Exercise requirements – Only the images are to be dropped; the records themselves must be repeated exactly.

Exercise input: Begin

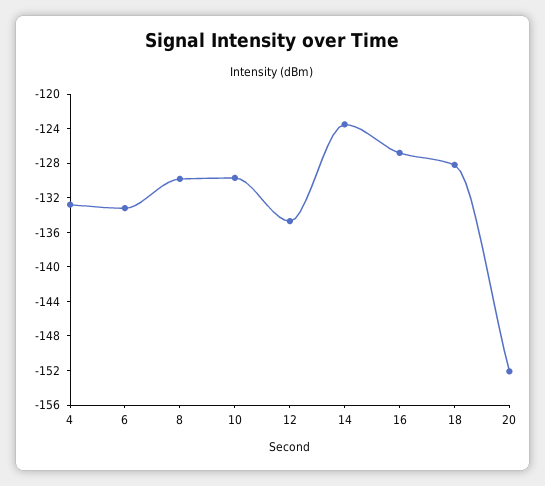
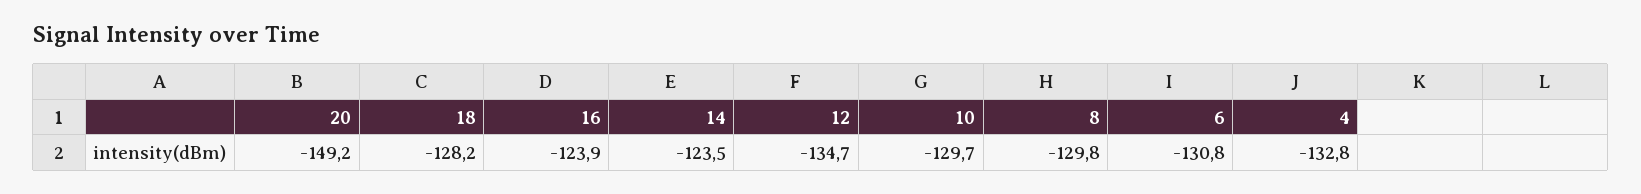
  {
    "4": -132.8,
-   "6": -133,
+   "6": -130.8,
    "8": -129.8,
    "10": -129.7,
    "12": -134.7,
    "14": -123.5,
-   "16": -127,
+   "16": -123.9,
    "18": -128.2,
-   "20": -152
+   "20": -149.2
  }

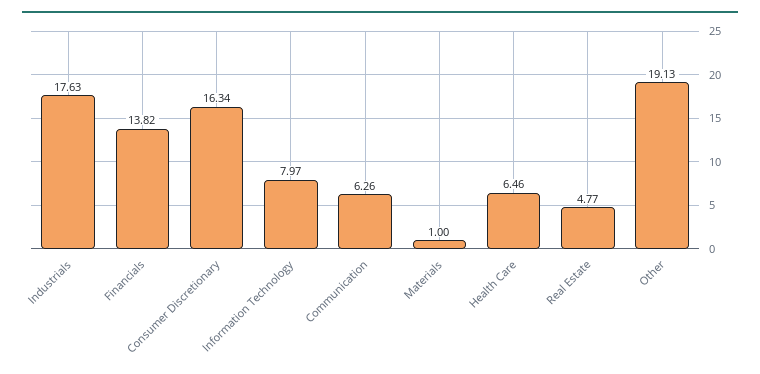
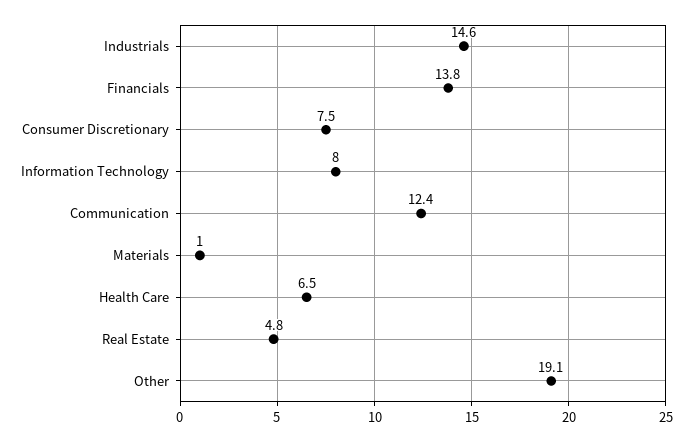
  {
-   "Industrials": 17.63,
+   "Industrials": 14.6,
    "Financials": 13.82,
-   "Consumer Discretionary": 16.34,
+   "Consumer Discretionary": 7.5,
    "Information Technology": 7.97,
-   "Communication": 6.26,
+   "Communication": 12.4,
    "Materials": 1,
    "Health Care": 6.46,
    "Real Estate": 4.77,
    "Other": 19.13
  }

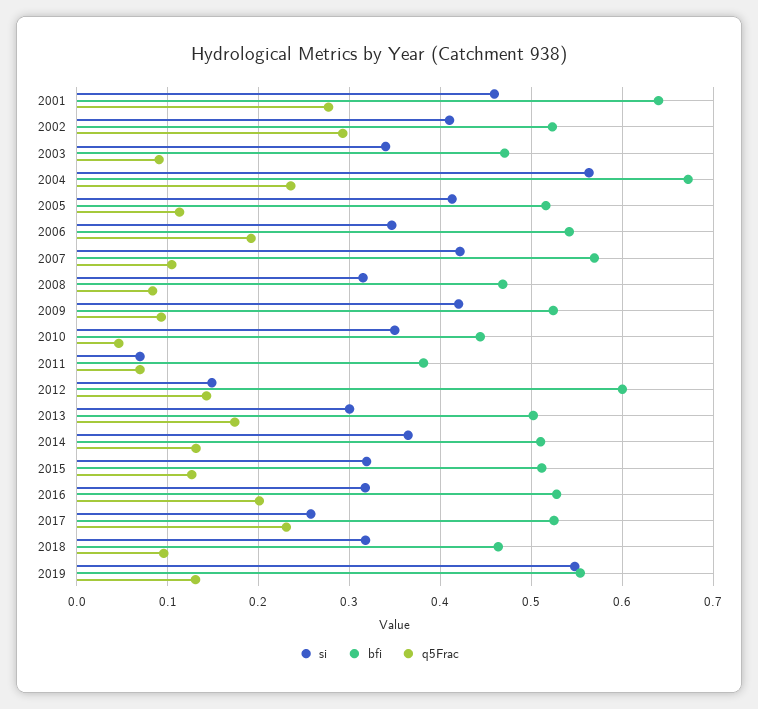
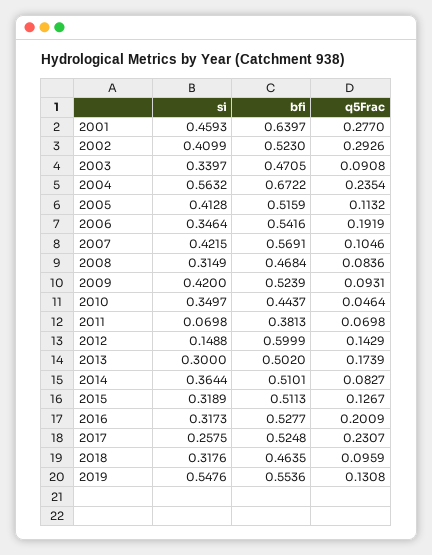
  {
    "si": {
      "2001": 0.4593,
      "2002": 0.4099,
      "2003": 0.3397,
      "2004": 0.5632,
      "2005": 0.4128,
      "2006": 0.3464,
      "2007": 0.4215,
      "2008": 0.3149,
      "2009": 0.42,
      "2010": 0.3497,
      "2011": 0.0698,
      "2012": 0.1488,
      "2013": 0.3,
      "2014": 0.3644,
      "2015": 0.3189,
      "2016": 0.3173,
      "2017": 0.2575,
      "2018": 0.3176,
      "2019": 0.5476
    },
    "bfi": {
      "2001": 0.6397,
      "2002": 0.523,
      "2003": 0.4705,
      "2004": 0.6722,
      "2005": 0.5159,
      "2006": 0.5416,
      "2007": 0.5691,
      "2008": 0.4684,
      "2009": 0.5239,
      "2010": 0.4437,
      "2011": 0.3813,
      "2012": 0.5999,
      "2013": 0.502,
      "2014": 0.5101,
      "2015": 0.5113,
      "2016": 0.5277,
      "2017": 0.5248,
      "2018": 0.4635,
      "2019": 0.5536
    },
    "q5Frac": {
      "2001": 0.277,
      "2002": 0.2926,
      "2003": 0.0908,
      "2004": 0.2354,
      "2005": 0.1132,
      "2006": 0.1919,
      "2007": 0.1046,
      "2008": 0.0836,
      "2009": 0.0931,
      "2010": 0.0464,
      "2011": 0.0698,
      "2012": 0.1429,
      "2013": 0.1739,
-     "2014": 0.13,
+     "2014": 0.0827,
      "2015": 0.1267,
      "2016": 0.2009,
      "2017": 0.2307,
      "2018": 0.0959,
      "2019": 0.1308
    }
  }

Exercise input: End

Task output –
  {
    "4": -132.8,
-   "6": -133,
+   "6": -130.8,
    "8": -129.8,
    "10": -129.7,
    "12": -134.7,
    "14": -123.5,
-   "16": -127,
+   "16": -123.9,
    "18": -128.2,
-   "20": -152
+   "20": -149.2
  }

  {
-   "Industrials": 17.63,
+   "Industrials": 14.6,
    "Financials": 13.82,
-   "Consumer Discretionary": 16.34,
+   "Consumer Discretionary": 7.5,
    "Information Technology": 7.97,
-   "Communication": 6.26,
+   "Communication": 12.4,
    "Materials": 1,
    "Health Care": 6.46,
    "Real Estate": 4.77,
    "Other": 19.13
  }

  {
    "si": {
      "2001": 0.4593,
      "2002": 0.4099,
      "2003": 0.3397,
      "2004": 0.5632,
      "2005": 0.4128,
      "2006": 0.3464,
      "2007": 0.4215,
      "2008": 0.3149,
      "2009": 0.42,
      "2010": 0.3497,
      "2011": 0.0698,
      "2012": 0.1488,
      "2013": 0.3,
      "2014": 0.3644,
      "2015": 0.3189,
      "2016": 0.3173,
      "2017": 0.2575,
      "2018": 0.3176,
      "2019": 0.5476
    },
    "bfi": {
      "2001": 0.6397,
      "2002": 0.523,
      "2003": 0.4705,
      "2004": 0.6722,
      "2005": 0.5159,
      "2006": 0.5416,
      "2007": 0.5691,
      "2008": 0.4684,
      "2009": 0.5239,
      "2010": 0.4437,
      "2011": 0.3813,
      "2012": 0.5999,
      "2013": 0.502,
      "2014": 0.5101,
      "2015": 0.5113,
      "2016": 0.5277,
      "2017": 0.5248,
      "2018": 0.4635,
      "2019": 0.5536
    },
    "q5Frac": {
      "2001": 0.277,
      "2002": 0.2926,
      "2003": 0.0908,
      "2004": 0.2354,
      "2005": 0.1132,
      "2006": 0.1919,
      "2007": 0.1046,
      "2008": 0.0836,
      "2009": 0.0931,
      "2010": 0.0464,
      "2011": 0.0698,
      "2012": 0.1429,
      "2013": 0.1739,
-     "2014": 0.13,
+     "2014": 0.0827,
      "2015": 0.1267,
      "2016": 0.2009,
      "2017": 0.2307,
      "2018": 0.0959,
      "2019": 0.1308
    }
  }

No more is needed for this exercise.